November 14, 2024 4:04 pm

With a Shot at No. 1, Bahamas No Holiday for Collin Morikawa

By DOUG FERGUSON, AP Golf Writer

NASSAU, Bahamas (AP) — The Hero World Challenge has all the trappings of a working vacation on a Caribbean island with a 20-man field, no cut and warm tropical air in December. It just doesn’t feel that way to Collin Morikawa.

A historic year for the 24-year-old Californian can still get better.

At stake for Morikawa this week at Albany Golf Club is a chance to reach No. 1 in the world in only his 61st tournament worldwide as a pro. That would be the second-quickest ascent to the top of the world in golf behind Tiger Woods (21 starts).

None of this seems to faze Morikawa, not after a year in which he won his first World Golf Championship, his second major at the British Open and became the first American to be No. 1 on the European Tour when he won the DP World Tour Championship in Dubai two weeks ago.

And to think it was just over 18 months ago that he picked up his business degree from the University of California at Berkeley.

“I wouldn’t call it surprised,” Morikawa said after a pro-am round that included cricket legend Brian Lara. “I set a lot of lofty goals and they’re reasonable goals — they’re not unreasonable — but I set a lot of high goals and that’s just the standard I live up to. It always has been. I just keep pushing myself.”

At the moment, there appears to be no limit for a game already renowned for pure irons and a repeatable swing that rarely gets him too far off course.

U.S. Open champion Jon Rahm chose not to play the holiday event hosted by Woods. According to projections, Morikawa would have to win to reach No. 1, and then the two-year rolling formula would return Rahm back to No. 1 a week later.

Still, just getting there is a big deal. And with this tournament offering world ranking points, this would be as good a chance as any.

Besides, hit-and-giggle is not Morikawa’s style.

“I’m here to win and we’re here to play golf,” he said. “You can look at it as a vacation, but at the end of the day I still want to come out here and play really well. And obviously, over the past month-and-a-half it’s been some pretty good golf. And hopefully, we can just lean on that to finish off this year and head into 2022.”

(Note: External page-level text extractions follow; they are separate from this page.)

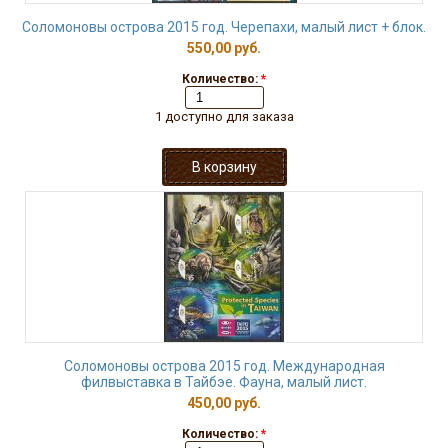
Соломоновы острова 2015 год. Черепахи, малый лист + блок.
550,00 руб.
Количество:
*
1 доступно для заказа
Соломоновы острова 2015 год. Международная
филвыставка в Тайбэе. Фауна, малый лист.
450,00 руб.
Количество:
*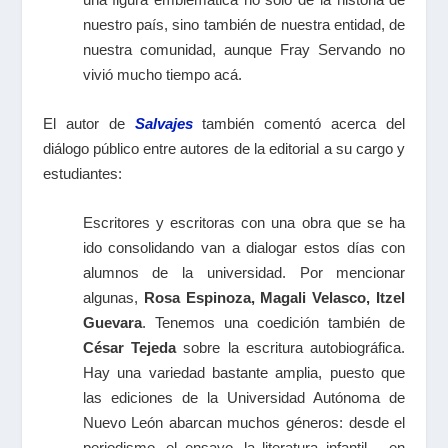
nuestro país, sino también de nuestra entidad, de
nuestra comunidad, aunque Fray Servando no
vivió mucho tiempo acá.
El autor de
Salvajes
también comentó acerca del
diálogo público entre autores de la editorial a su cargo y
estudiantes:
Escritores y escritoras con una obra que se ha
ido consolidando van a dialogar estos días con
alumnos de la universidad. Por mencionar
algunas,
Rosa Espinoza, Magali Velasco, Itzel
Guevara
. Tenemos una coedición también de
César Tejeda
sobre la escritura autobiográfica.
Hay una variedad bastante amplia, puesto que
las ediciones de la Universidad Autónoma de
Nuevo León abarcan muchos géneros: desde el
periodismo, el ensayo, la literatura infantil… en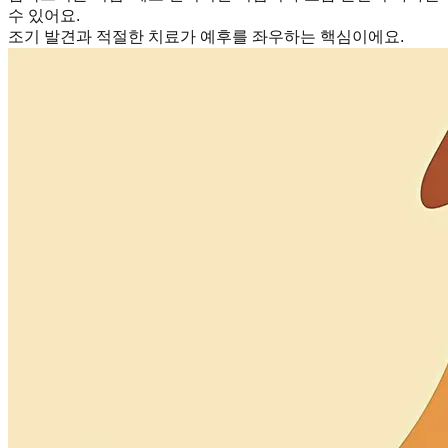
수 있어요.
조기 발견과 적절한 치료가 예후를 좌우하는 핵심이에요.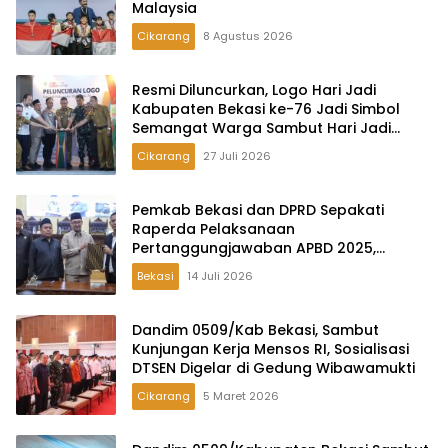
Malaysia
Cikarang
8 Agustus 2026
Resmi Diluncurkan, Logo Hari Jadi
Kabupaten Bekasi ke-76 Jadi Simbol
Semangat Warga Sambut Hari Jadi
Daerah
Cikarang
27 Juli 2026
Pemkab Bekasi dan DPRD Sepakati
Raperda Pelaksanaan
Pertanggungjawaban APBD 2025,
Perkuat Akuntabilitas Tata Kelola
Bekasi
14 Juli 2026
Keuangan Daerah
Dandim 0509/Kab Bekasi, Sambut
Kunjungan Kerja Mensos RI, Sosialisasi
DTSEN Digelar di Gedung Wibawamukti
Cikarang
5 Maret 2026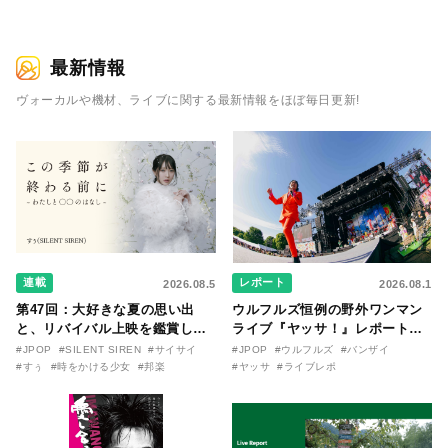
最新情報
ヴォーカルや機材、ライブに関する最新情報をほぼ毎日更新!
連載
レポート
2026.08.5
2026.08.1
第47回：大好きな夏の思い出
ウルフルズ恒例の野外ワンマン
と、リバイバル上映を鑑賞した
ライブ『ヤッサ！』レポート！
『時をかける少女』のおはなし
リリースから30年を迎えたアル
#JPOP
#SILENT SIREN
#サイサイ
#JPOP
#ウルフルズ
#バンザイ
〜SILENT SIREN・すぅ『この
バム『バンザイ』完全再現に、
#すぅ
#時をかける少女
#邦楽
#ヤッサ
#ライブレポ
季節が終わる前に〜わたしと〇
大阪に集まったファンが熱狂し
〇のはなし〜』
た日。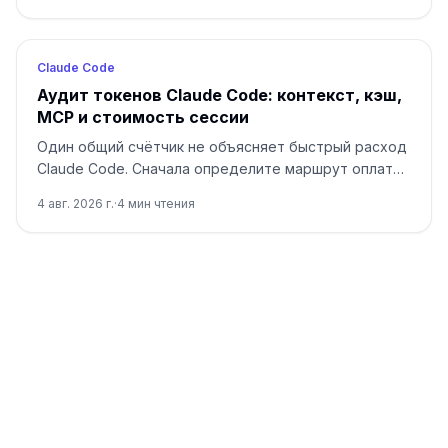
Claude Code
Аудит токенов Claude Code: контекст, кэш,
MCP и стоимость сессии
Один общий счётчик не объясняет быстрый расход
Claude Code. Сначала определите маршрут оплаты,
затем сравните контекст, запись и чтение кэша,
4 авг. 2026 г.
·
4
мин чтения
MCP и чистую сессию.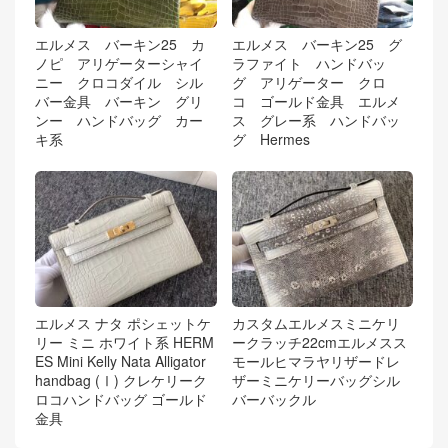
エルメス バーキン25 カ
エルメス バーキン25 グ
ノピ アリゲーターシャイ
ラファイト ハンドバッ
ニー クロコダイル シル
グ アリゲーター クロ
バー金具 バーキン グリ
コ ゴールド金具 エルメ
ンー ハンドバッグ カー
ス グレー系 ハンドバッ
キ系
グ Hermes
エルメス ナタ ポシェットケ
カスタムエルメスミニケリ
リー ミニ ホワイト系 HERM
ークラッチ22cmエルメスス
ES Mini Kelly Nata Alligator
モールヒマラヤリザードレ
handbag (Ⅰ) クレケリーク
ザーミニケリーバッグシル
ロコハンドバッグ ゴールド
バーバックル
金具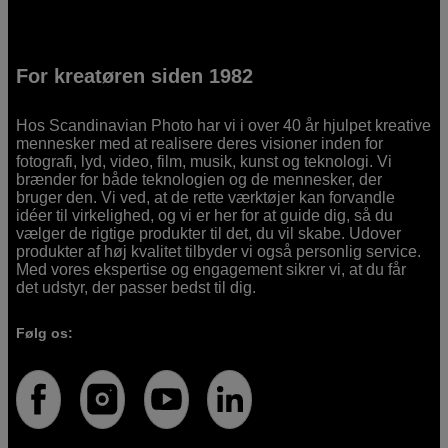
For kreatøren siden 1982
Hos Scandinavian Photo har vi i over 40 år hjulpet kreative
mennesker med at realisere deres visioner inden for
fotografi, lyd, video, film, musik, kunst og teknologi. Vi
brænder for både teknologien og de mennesker, der
bruger den. Vi ved, at de rette værktøjer kan forvandle
idéer til virkelighed, og vi er her for at guide dig, så du
vælger de rigtige produkter til det, du vil skabe. Udover
produkter af høj kvalitet tilbyder vi også personlig service.
Med vores ekspertise og engagement sikrer vi, at du får
det udstyr, der passer bedst til dig.
Følg os: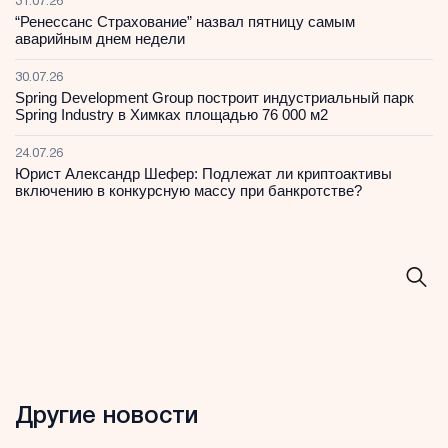
31.07.26
“Ренессанс Страхование” назвал пятницу самым
аварийным днем недели
30.07.26
Spring Development Group построит индустриальный парк
Spring Industry в Химках площадью 76 000 м2
24.07.26
Юрист Александр Шефер: Подлежат ли криптоактивы
включению в конкурсную массу при банкротстве?
Другие новости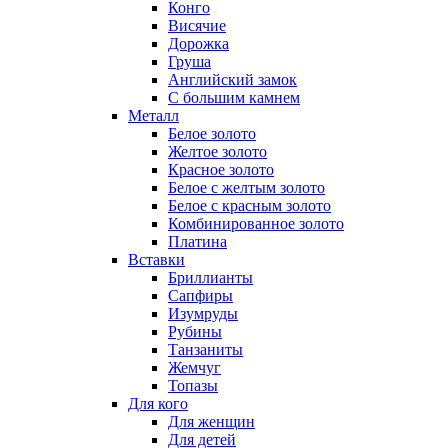
Конго
Висячие
Дорожка
Груша
Английский замок
С большим камнем
Металл
Белое золото
Желтое золото
Красное золото
Белое с желтым золото
Белое с красным золото
Комбинированное золото
Платина
Вставки
Бриллианты
Сапфиры
Изумруды
Рубины
Танзаниты
Жемчуг
Топазы
Для кого
Для женщин
Для детей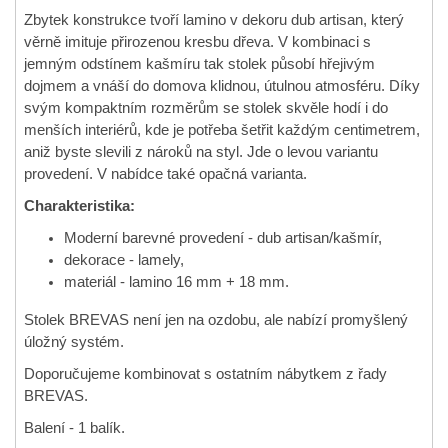
Zbytek konstrukce tvoří lamino v dekoru dub artisan, který
věrně imituje přirozenou kresbu dřeva. V kombinaci s
jemným odstínem kašmíru tak stolek působí hřejivým
dojmem a vnáší do domova klidnou, útulnou atmosféru. Díky
svým kompaktním rozměrům se stolek skvěle hodí i do
menších interiérů, kde je potřeba šetřit každým centimetrem,
aniž byste slevili z nároků na styl. Jde o levou variantu
provedení. V nabídce také opačná varianta.
Charakteristika:
Moderní barevné provedení - dub artisan/kašmír,
dekorace - lamely,
materiál - lamino 16 mm + 18 mm.
Stolek BREVAS není jen na ozdobu, ale nabízí promyšlený
úložný systém.
Doporučujeme kombinovat s ostatním nábytkem z řady
BREVAS.
Balení - 1 balík.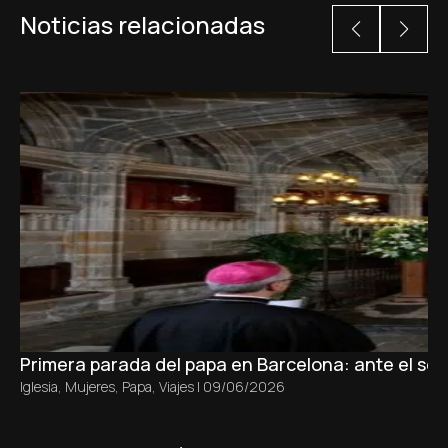
Noticias relacionadas
Primera parada del papa en Barcelona: ante el sepu
Iglesia
,
Mujeres
,
Papa
,
Viajes
|
09/06/2026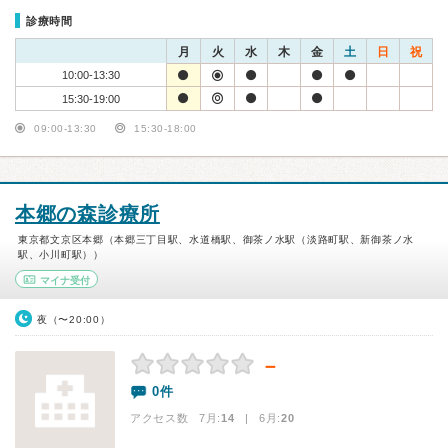
診療時間
月
火
水
木
金
土
日
祝
10:00-13:30
15:30-19:00
09:00-13:30
15:30-18:00
本郷の森診療所
東京都文京区本郷（本郷三丁目駅、水道橋駅、御茶ノ水駅（淡路町駅、新御茶ノ水
駅、小川町駅））
マイナ受付
夜（〜20:00）
－
0件
アクセス数 7月:
14
| 6月:
20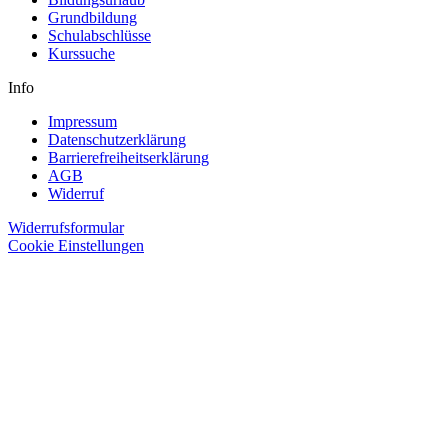
Grundbildung
Schulabschlüsse
Kurssuche
Info
Impressum
Datenschutzerklärung
Barrierefreiheitserklärung
AGB
Widerruf
Widerrufsformular
Cookie Einstellungen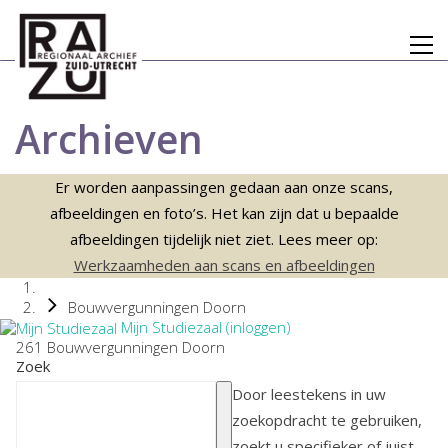
Archieven
Er worden aanpassingen gedaan aan onze scans,
afbeeldingen en foto’s. Het kan zijn dat u bepaalde
afbeeldingen tijdelijk niet ziet. Lees meer op:
Werkzaamheden aan scans en afbeeldingen
Bouwvergunningen Doorn
Mijn Studiezaal (inloggen)
261 Bouwvergunningen Doorn
Zoek
Door leestekens in uw
zoekopdracht te gebruiken,
zoekt u specifieker of juist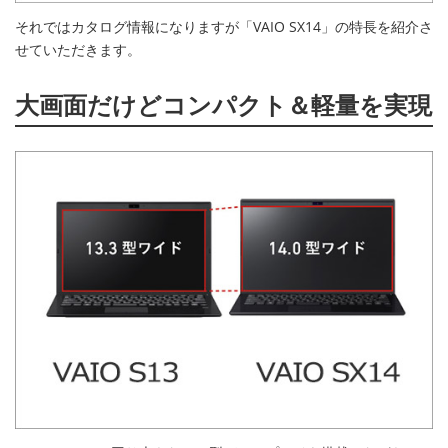
それではカタログ情報になりますが「VAIO SX14」の特長を紹介さ
せていただきます。
大画面だけどコンパクト＆軽量を実現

The field includes Rory McIlroy, who had a chance to win in Dubai until a bad break and frustration that led to bad shots cost him down the stretch.

Brooks Koepka and Bryson DeChambeau are playing in the Bahamas, this time 72 holes instead of the 12-hole TV exhibition in Las Vegas. They aren’t paired together and might not even see each other this week if they can help it.

Jordan Spieth plays his first tournament as a father after his wife gave birth to a boy.

Spieth and McIlroy can relate to Morikawa’s rapid rise. McIlroy was 21 when he nearly won the Masters, set the U.S. Open scoring record a year later and then added the PGA Championship at Kiawah Island for two majors at age 23.

Spieth nearly won the Masters at age 20 in 2014, his first full year as a PGA Tour member. The following year, he won the Masters and U.S. Open, was one shot out of a playoff in the British Open and was runner-up in the PGA.

The challenge can be sustaining great play. McIlroy has gone through his share of rough patches, along with injury. Spieth went more than three years without winning and nearly fell out of the top 100 before he got back on track.

“It’s just about resetting your goals, just trying to keep improving as a player, try to not let complacency creep in at any point,” McIlroy said. “I think at times when you get successful and you maybe enjoy a little bit of that success, that complacency can creep in.”

The biggest knock on Morikawa, aside from occasional putting lapses, is that his best game has been absent during the PGA Tour postseason each of the last two years. That’s more about the fickle nature of golf than any complacency.

He said he doesn’t wait until the end of the year to raise the bar. That could be after a tournament (usually a win), but the target is always moving, always within reasonable reach.

“If I had set the bar of saying at 20 years old I wanted to win two majors by the time I finished my career, I’d be complacent, right? I’d just be OK with myself,” he said. “But I’m not. I want to keep winning. I want to keep beating these guys out here.”